Former castle in County Kerry, Ireland

Castle Conway is a former castle and stately home in the town of Killorglin, County Kerry, Ireland. Today only the ruins of one wall remain.

==History==
Originally called Killorglin Castle, a defensive structure was first built on the site next to the River Laune by Maurice FitzGerald, 2nd Lord of Offaly. Following the Desmond Rebellions, the castle was seized by the Crown and subsequently granted to Captain Jenkin Conway in 1587 as part of the Munster Plantation. The Conway family were Welsh in origin and through the wife of Jenkin Conway, Mary Herbert, descendants of Henry I and Aoife MacMurrough through her ancestor Sir Richard Herbert of Coldbrook. This grant was confirmed in 1592. Due to the poor state of the building, the son of Captain Jenkin Conway, also Jenkin, rebuilt the castle in 1613 and named it Castle Conway. The castle passed in marriage to Robert Blennerhassett, a Cromwellian officer in the Irish Confederate Wars. During the wars, the castle had been damaged and it was in ruins by 1682.

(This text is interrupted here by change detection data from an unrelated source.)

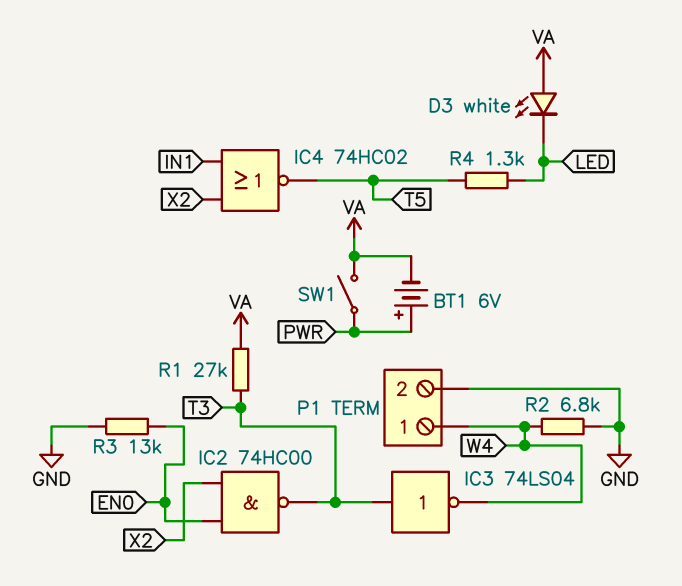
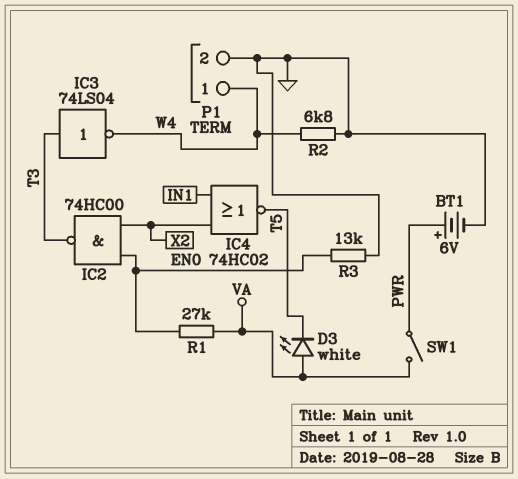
BT1: 6V (plus PWR, minus VA) -> 6V (plus PWR, minus GND)
D3: LED white (A VA, K LED) -> LED white (A VA, K T5)
R1: 27k (T3, VA) -> 27k (EN0, VA)
R4: 1.3k (LED, T5) -> none

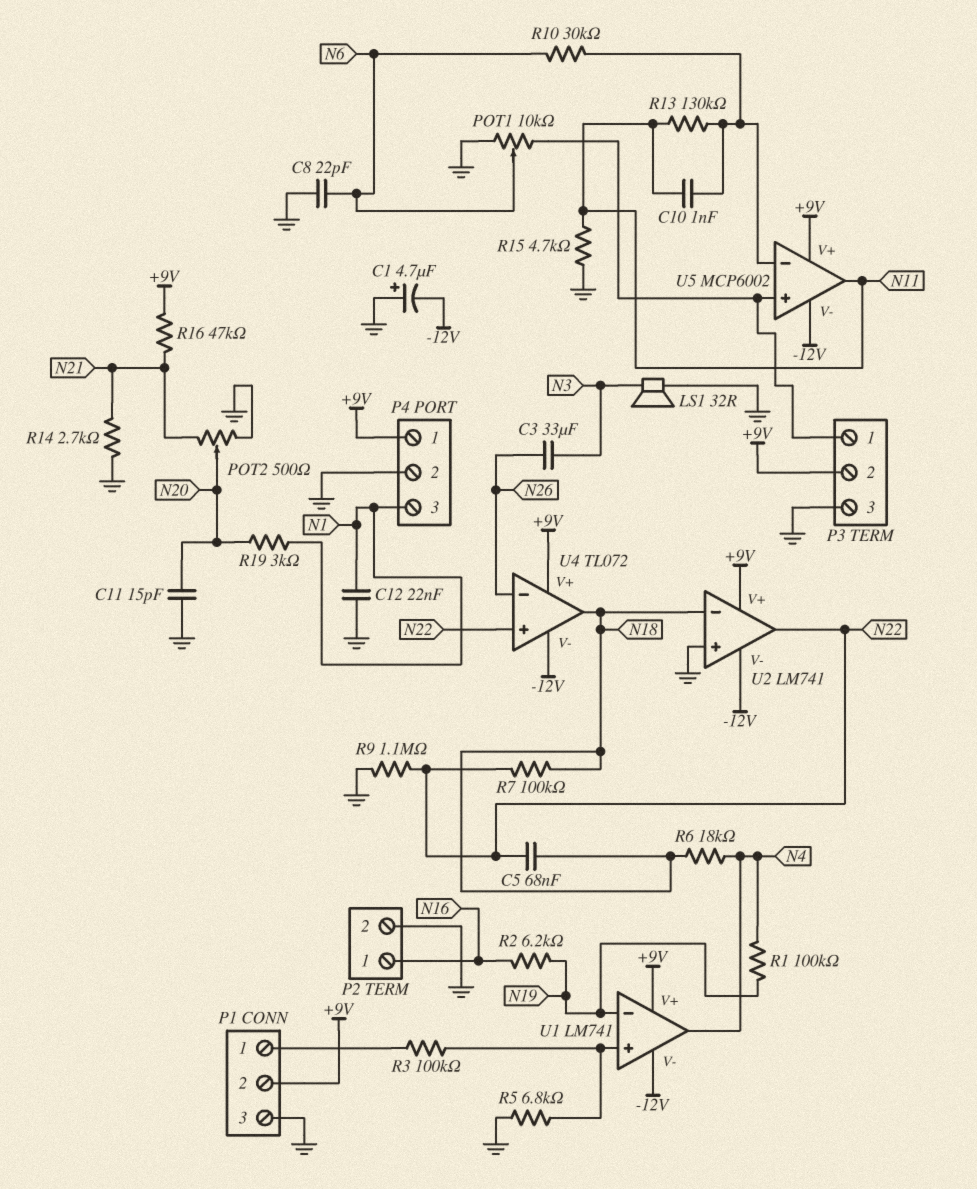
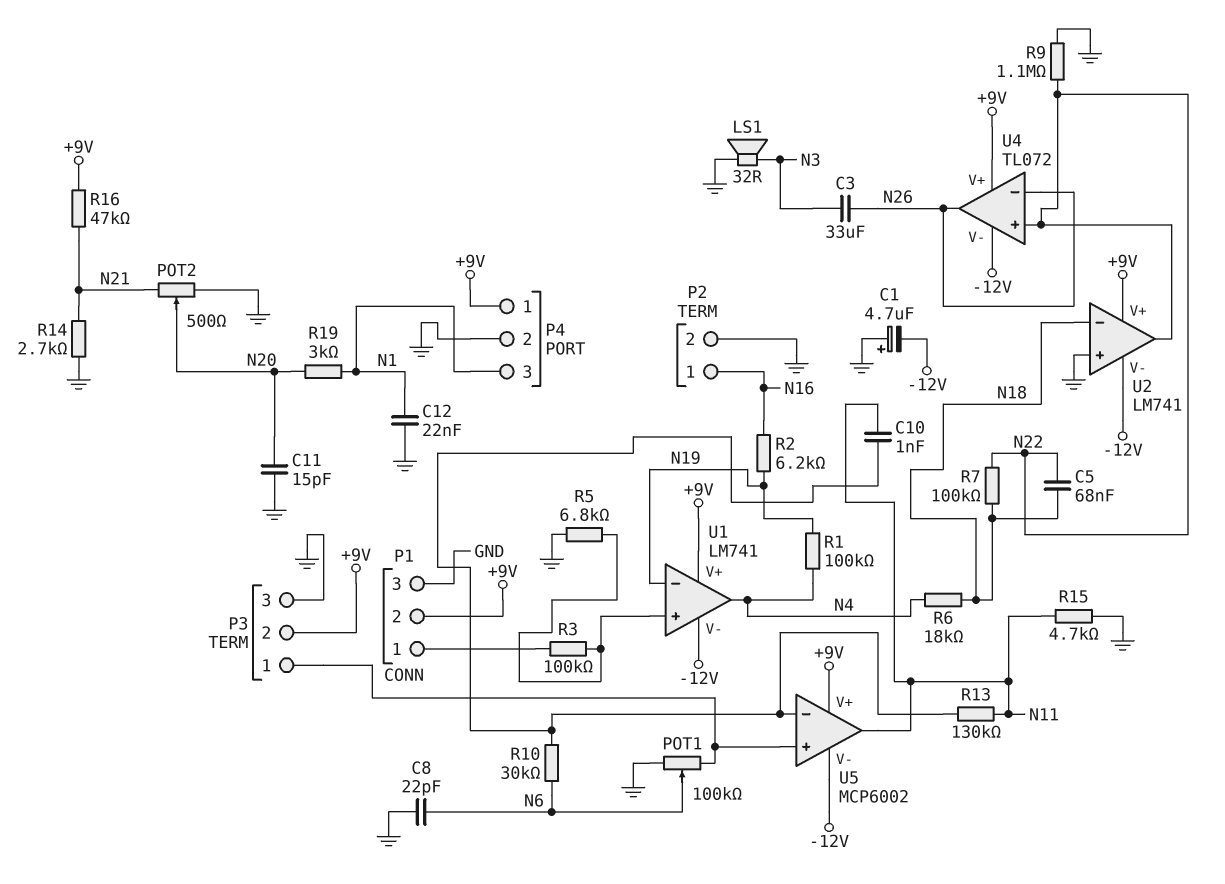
POT1: 10k (GND, P3/1, wiper N6) -> 100k (GND, P3/1, wiper N6)
U4 pin out: N18 -> N26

Between 1700 and 1710, a new stately home was built by the Blennerhassett family on the site of the ruined castle, including elements of the medieval structure. By this stage, the family estate surrounding the castle was approximately 7,000 acres, and the Blennerhassetts were able to build a large new house, recorded as having tall chimneys, an important library and demesne terraced gardens leading down to the River Laune. The old chapel was repaired and incorporated into the new building. Castle Conway was inherited by Harman Blennerhassett in 1792, but was sold to his relation, Thomas Mullins, 1st Baron Ventry in 1795. The castle had been largely demolished by 1842, with much of its stone being used in the construction of other Killorglin buildings. The stone ruins of one of the medieval walls are all that remain of the castle.